Page excerpt -
Can You Canute?

(Note: this is the column I would like to have written for my local paper, The East Lothian Courier, but was constrained to half the words and neither of the maps)

The new agreement between the SNP and Greens to govern Scotland in a loose coalition comes none too early for our environment. Both parties have displayed good environmental credentials. This makes the goal of carbon-neutrality by 2045 all the more plausible. However, even if this goal is reached, there is no guarantee that other, far more prolific greenhouse gas emitters will follow suit.

Look at any Admiralty chart or decent shoreline map and you find a line wriggling between land and sea marked “MHWS”. Those living along the coast know the tides don’t just come in and go out twice a day, but the amount varies between “Neap” (small) and “Spring” (large) tides. Along East Lothian’s coast, tides vary between a 2m and 6m difference between extremes. HWMS (High Water Mean Springs) shows how high up the beach the sea gets at high tide. Its position is changing—for the worse.

The problem of global warming is likely to continue and worsen. The 1.5 – 2.0 degree C temperature rise will almost inevitably lead to sea level rising over the next few decades. Research by Climate Central, made up of leading scientists and journalists who research climate change and its impact on the public, have predicted some serious coastal flooding in Scotland by 2050.

As the planet warms, seas expand, glaciers and (especially) massive, thick ice sheets high out of the water on Greenland and Antarctica melt, adding volume to raise sea level. It took the 19th and 20th centuries to add 20 cm to sea level. It took the last 20 years to add another 5 cm. The next three decades are expected to add 10 cm, 20 cm and 30 cm, respectively as warming accelerates. The total of less than 1m may not sound much, but other factors are involved.

Collected material -

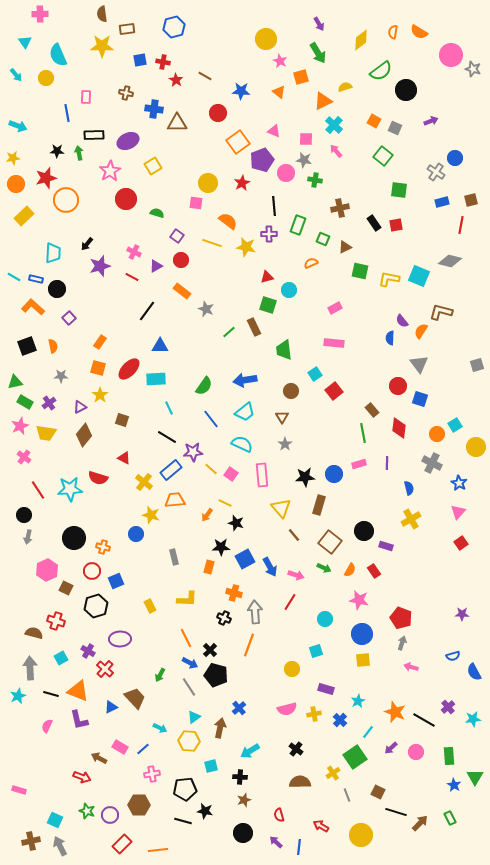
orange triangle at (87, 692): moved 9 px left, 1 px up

Directions for this task - In the sea level column, how much did the last 20 years add to sea level?

Result for this task - Another 5 cm.